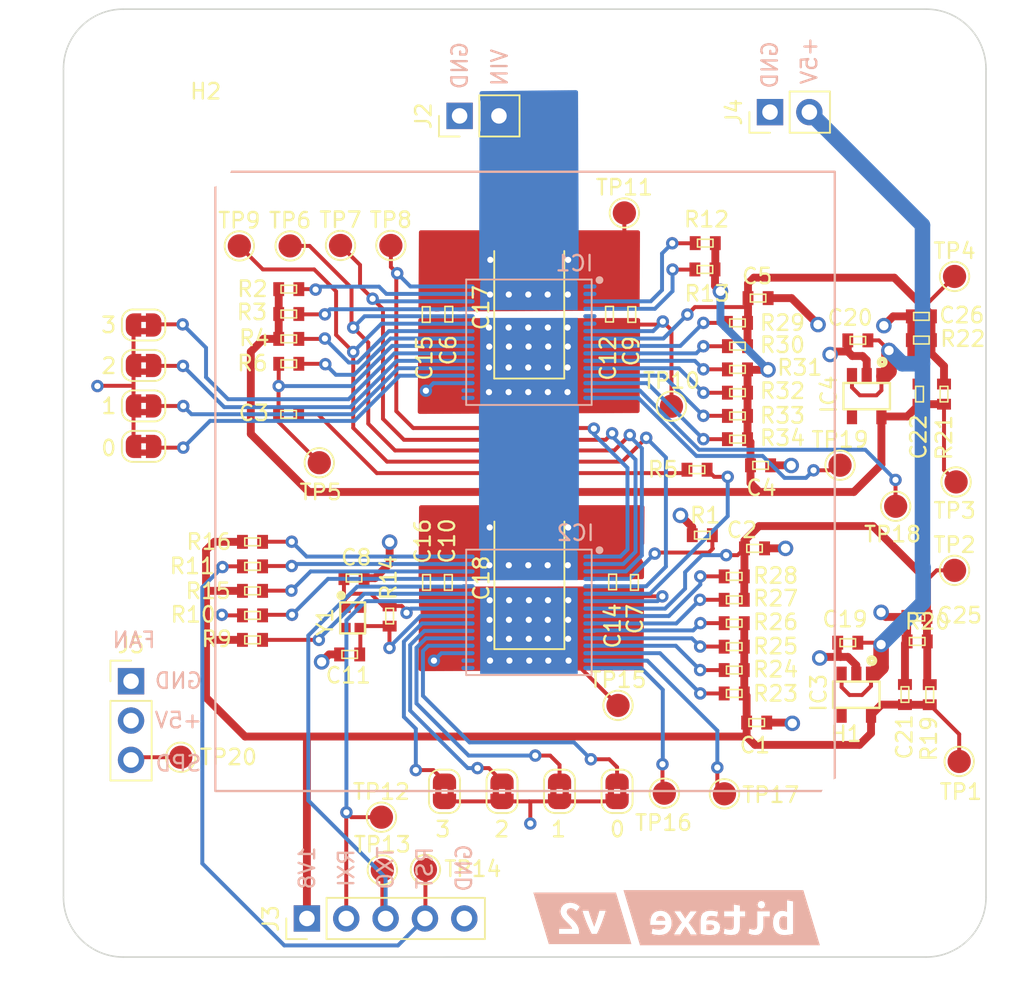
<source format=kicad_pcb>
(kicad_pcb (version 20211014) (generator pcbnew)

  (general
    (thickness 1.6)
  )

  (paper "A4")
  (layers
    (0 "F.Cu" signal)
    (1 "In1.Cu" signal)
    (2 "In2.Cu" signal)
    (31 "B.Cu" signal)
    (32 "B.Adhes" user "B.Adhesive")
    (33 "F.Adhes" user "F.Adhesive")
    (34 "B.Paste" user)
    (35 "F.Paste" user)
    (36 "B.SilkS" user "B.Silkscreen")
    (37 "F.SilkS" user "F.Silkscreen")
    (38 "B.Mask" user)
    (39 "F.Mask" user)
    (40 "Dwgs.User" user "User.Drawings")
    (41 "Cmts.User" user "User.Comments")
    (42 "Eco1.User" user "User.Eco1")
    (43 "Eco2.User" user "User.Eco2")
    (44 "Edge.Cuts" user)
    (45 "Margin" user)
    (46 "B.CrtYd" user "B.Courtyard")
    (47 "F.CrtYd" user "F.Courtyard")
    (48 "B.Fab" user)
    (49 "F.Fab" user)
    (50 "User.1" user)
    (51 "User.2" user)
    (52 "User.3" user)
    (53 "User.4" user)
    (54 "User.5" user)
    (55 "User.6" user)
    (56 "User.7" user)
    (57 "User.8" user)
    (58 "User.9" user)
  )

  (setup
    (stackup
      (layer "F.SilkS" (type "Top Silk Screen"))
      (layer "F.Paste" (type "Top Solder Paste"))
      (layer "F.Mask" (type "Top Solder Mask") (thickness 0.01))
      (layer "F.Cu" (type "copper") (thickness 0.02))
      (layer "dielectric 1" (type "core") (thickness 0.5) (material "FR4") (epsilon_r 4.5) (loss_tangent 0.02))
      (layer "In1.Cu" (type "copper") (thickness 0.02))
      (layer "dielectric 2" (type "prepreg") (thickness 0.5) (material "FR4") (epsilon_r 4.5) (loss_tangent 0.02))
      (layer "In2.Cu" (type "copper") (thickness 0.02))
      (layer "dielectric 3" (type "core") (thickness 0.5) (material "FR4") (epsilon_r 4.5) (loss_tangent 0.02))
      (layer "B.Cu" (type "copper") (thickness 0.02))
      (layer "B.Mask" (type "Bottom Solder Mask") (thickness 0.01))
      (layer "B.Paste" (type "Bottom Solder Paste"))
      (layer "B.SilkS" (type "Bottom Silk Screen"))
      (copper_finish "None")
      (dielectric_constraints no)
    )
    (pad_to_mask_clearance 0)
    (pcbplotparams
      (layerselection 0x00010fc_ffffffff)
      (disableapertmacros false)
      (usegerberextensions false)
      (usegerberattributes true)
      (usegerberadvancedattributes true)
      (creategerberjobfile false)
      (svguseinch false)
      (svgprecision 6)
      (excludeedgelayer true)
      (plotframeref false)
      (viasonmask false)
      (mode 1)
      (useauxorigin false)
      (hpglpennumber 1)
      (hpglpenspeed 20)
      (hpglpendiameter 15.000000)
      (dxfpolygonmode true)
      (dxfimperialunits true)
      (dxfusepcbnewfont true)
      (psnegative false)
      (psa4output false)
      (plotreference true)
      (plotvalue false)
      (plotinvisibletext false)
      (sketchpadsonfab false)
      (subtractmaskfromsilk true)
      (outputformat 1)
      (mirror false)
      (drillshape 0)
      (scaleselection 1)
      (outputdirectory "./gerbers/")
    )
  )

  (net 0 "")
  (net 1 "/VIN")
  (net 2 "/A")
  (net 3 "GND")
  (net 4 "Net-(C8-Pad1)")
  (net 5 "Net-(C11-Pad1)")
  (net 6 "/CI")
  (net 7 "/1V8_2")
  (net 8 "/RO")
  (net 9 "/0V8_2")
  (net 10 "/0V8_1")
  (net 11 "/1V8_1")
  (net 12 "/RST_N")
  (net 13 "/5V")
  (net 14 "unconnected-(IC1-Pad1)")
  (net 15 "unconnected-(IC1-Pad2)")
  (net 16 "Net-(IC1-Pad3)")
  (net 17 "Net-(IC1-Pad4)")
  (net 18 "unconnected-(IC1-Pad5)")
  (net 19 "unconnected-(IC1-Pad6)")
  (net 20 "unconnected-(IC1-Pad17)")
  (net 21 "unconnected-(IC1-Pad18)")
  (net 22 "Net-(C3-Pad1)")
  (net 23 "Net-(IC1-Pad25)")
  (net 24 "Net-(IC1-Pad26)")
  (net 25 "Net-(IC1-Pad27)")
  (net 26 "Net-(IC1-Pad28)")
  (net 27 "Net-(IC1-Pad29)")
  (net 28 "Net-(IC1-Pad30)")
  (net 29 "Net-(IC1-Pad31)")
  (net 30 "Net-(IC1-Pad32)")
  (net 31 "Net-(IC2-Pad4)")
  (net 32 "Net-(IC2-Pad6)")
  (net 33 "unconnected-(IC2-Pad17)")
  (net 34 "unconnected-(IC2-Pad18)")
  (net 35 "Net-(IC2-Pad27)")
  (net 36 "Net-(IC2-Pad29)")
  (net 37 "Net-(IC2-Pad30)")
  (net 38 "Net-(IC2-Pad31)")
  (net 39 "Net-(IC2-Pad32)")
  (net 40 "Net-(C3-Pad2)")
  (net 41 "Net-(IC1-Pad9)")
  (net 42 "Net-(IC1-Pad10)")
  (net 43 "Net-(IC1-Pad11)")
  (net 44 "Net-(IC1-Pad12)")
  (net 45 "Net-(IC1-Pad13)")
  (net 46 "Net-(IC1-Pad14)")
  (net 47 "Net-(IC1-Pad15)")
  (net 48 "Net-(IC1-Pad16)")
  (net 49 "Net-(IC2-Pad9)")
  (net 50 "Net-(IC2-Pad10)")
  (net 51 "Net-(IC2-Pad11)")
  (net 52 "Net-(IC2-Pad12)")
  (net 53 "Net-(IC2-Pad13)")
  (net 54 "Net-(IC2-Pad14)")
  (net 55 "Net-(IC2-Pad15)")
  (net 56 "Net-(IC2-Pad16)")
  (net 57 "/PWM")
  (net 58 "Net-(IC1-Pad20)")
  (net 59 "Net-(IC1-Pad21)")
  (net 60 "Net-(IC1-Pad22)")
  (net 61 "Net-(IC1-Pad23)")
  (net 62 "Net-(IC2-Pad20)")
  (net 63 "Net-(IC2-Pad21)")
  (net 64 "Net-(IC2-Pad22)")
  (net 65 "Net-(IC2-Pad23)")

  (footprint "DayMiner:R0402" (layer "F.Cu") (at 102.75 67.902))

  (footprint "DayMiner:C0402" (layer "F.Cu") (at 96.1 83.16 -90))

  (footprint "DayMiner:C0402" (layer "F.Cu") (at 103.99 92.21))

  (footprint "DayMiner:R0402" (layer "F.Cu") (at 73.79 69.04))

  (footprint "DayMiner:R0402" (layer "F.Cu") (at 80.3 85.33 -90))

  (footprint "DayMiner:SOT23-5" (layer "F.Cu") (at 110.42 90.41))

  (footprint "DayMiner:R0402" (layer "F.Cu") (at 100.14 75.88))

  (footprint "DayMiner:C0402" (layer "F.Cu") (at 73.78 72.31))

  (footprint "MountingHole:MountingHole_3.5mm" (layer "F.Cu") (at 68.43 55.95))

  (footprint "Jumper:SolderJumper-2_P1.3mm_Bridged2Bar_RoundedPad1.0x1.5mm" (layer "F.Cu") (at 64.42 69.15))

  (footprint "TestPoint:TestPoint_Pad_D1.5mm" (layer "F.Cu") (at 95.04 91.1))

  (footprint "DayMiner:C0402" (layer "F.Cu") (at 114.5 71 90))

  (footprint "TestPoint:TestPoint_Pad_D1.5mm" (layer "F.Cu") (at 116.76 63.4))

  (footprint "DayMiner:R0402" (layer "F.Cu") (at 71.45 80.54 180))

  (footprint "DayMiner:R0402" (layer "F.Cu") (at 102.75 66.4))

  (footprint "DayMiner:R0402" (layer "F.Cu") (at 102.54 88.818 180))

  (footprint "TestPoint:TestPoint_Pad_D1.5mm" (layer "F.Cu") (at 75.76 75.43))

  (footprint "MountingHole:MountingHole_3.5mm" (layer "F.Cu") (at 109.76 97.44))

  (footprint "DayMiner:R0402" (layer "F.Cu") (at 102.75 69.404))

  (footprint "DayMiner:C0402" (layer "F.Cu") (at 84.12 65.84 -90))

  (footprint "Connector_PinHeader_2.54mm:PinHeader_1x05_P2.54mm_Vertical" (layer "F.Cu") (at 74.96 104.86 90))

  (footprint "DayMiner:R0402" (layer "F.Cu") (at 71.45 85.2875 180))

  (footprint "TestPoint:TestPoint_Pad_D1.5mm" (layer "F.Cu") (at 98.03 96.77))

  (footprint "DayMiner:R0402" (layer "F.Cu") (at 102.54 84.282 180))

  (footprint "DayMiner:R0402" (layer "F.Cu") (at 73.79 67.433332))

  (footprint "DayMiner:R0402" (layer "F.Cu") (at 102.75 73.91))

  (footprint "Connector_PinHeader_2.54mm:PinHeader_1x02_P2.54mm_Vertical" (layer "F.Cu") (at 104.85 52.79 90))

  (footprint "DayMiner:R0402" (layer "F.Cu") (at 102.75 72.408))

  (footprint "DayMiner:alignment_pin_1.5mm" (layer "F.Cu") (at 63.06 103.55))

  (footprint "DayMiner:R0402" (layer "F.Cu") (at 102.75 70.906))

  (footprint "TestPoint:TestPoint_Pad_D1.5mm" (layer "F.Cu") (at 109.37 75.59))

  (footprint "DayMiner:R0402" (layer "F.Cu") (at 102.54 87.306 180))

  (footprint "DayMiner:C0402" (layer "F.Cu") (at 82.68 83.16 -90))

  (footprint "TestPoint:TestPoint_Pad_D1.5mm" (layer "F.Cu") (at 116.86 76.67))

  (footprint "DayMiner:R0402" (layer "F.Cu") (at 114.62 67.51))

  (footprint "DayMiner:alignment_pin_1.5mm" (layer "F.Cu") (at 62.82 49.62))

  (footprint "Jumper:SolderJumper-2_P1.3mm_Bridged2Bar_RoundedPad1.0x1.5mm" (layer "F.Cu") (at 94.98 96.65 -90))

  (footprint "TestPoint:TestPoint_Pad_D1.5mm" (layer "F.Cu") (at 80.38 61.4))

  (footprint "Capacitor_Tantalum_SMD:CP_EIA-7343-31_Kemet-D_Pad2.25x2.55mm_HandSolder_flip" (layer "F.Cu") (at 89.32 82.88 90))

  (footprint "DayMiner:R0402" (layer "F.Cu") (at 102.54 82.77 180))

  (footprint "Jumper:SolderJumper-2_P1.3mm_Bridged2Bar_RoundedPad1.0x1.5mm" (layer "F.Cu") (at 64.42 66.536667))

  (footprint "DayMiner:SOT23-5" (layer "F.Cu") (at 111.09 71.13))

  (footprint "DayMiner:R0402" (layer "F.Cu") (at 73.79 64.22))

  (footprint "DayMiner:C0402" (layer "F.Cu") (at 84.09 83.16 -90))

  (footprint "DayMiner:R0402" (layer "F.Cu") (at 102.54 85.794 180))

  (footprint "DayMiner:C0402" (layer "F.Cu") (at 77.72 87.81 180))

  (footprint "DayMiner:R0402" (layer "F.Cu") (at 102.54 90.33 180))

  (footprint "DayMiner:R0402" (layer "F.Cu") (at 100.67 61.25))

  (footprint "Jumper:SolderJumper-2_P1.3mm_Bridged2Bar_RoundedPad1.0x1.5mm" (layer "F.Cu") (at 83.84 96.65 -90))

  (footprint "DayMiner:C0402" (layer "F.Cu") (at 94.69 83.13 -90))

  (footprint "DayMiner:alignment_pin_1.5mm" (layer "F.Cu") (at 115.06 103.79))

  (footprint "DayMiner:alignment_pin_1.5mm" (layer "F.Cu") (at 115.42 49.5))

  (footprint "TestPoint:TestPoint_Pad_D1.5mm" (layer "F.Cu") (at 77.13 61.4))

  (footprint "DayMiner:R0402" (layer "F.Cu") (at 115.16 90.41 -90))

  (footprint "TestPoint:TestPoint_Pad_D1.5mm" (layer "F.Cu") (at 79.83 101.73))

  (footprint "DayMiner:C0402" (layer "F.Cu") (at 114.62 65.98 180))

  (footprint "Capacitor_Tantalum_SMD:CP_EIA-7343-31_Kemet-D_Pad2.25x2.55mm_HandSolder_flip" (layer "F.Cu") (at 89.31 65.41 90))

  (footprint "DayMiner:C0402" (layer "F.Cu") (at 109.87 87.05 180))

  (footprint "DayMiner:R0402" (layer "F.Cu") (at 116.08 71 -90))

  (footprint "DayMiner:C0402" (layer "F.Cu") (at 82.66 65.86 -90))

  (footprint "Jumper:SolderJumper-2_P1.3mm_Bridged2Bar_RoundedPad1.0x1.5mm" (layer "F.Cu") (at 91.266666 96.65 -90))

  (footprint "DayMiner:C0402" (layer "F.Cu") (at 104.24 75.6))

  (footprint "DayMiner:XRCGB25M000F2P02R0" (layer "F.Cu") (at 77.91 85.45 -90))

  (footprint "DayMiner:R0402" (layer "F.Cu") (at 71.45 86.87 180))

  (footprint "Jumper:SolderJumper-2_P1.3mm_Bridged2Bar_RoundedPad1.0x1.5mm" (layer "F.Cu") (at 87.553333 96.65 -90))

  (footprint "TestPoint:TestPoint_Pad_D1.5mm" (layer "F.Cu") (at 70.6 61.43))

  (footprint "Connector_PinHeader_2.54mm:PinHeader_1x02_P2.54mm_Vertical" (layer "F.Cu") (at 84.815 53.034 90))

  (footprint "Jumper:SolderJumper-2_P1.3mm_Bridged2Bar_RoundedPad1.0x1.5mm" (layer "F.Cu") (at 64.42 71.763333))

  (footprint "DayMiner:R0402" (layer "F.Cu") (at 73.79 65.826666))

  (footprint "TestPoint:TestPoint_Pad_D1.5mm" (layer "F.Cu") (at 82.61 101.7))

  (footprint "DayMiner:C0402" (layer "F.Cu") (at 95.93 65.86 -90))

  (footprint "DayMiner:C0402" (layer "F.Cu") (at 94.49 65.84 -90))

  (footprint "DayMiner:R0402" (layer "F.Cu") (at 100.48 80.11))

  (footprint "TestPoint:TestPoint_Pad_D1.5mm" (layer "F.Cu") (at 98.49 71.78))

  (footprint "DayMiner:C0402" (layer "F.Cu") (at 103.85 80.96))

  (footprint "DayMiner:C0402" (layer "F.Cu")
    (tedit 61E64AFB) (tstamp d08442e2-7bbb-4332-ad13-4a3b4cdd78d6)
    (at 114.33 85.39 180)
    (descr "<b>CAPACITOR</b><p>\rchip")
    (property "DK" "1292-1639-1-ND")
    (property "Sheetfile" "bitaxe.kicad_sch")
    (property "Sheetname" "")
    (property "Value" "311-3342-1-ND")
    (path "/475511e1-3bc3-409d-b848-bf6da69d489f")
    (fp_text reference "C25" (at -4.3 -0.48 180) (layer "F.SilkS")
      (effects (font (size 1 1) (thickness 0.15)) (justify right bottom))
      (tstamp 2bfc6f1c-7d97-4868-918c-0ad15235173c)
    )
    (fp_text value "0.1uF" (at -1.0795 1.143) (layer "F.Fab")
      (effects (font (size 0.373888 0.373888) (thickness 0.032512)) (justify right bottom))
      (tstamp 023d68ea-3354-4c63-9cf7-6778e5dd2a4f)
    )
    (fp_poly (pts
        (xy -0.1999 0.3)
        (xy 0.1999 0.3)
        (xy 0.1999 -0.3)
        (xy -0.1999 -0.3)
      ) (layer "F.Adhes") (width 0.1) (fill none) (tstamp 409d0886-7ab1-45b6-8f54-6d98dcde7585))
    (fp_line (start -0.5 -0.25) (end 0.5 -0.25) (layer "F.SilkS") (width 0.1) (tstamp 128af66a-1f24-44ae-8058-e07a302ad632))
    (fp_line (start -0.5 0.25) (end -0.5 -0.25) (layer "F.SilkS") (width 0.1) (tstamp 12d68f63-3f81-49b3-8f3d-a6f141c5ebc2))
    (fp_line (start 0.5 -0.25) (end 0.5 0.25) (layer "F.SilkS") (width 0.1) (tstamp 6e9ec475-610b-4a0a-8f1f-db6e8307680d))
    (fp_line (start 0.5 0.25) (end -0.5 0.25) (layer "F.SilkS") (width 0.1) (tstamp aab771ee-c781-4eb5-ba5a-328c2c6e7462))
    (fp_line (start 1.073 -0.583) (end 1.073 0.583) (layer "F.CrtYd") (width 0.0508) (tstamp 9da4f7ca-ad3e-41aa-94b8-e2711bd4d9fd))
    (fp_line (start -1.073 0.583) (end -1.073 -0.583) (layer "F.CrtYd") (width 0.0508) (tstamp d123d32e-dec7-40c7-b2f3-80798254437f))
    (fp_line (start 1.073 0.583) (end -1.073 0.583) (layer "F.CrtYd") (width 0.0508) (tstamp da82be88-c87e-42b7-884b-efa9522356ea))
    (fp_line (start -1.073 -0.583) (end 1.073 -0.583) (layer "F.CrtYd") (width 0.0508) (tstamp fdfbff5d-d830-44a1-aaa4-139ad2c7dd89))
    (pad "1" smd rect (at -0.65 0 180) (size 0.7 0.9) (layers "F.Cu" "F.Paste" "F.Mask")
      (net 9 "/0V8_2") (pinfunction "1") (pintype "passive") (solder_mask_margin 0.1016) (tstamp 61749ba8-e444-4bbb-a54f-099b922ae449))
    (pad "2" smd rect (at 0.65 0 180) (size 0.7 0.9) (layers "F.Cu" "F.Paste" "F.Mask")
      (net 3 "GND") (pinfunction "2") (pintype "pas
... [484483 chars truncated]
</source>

*Required work*:
Once you have located every line with the word "true" in the material above, list those lines.

*Task response*:
      (usegerberattributes true)
      (usegerberadvancedattributes true)
      (excludeedgelayer true)
      (dxfpolygonmode true)
      (dxfimperialunits true)
      (dxfusepcbnewfont true)
      (plotreference true)
      (subtractmaskfromsilk true)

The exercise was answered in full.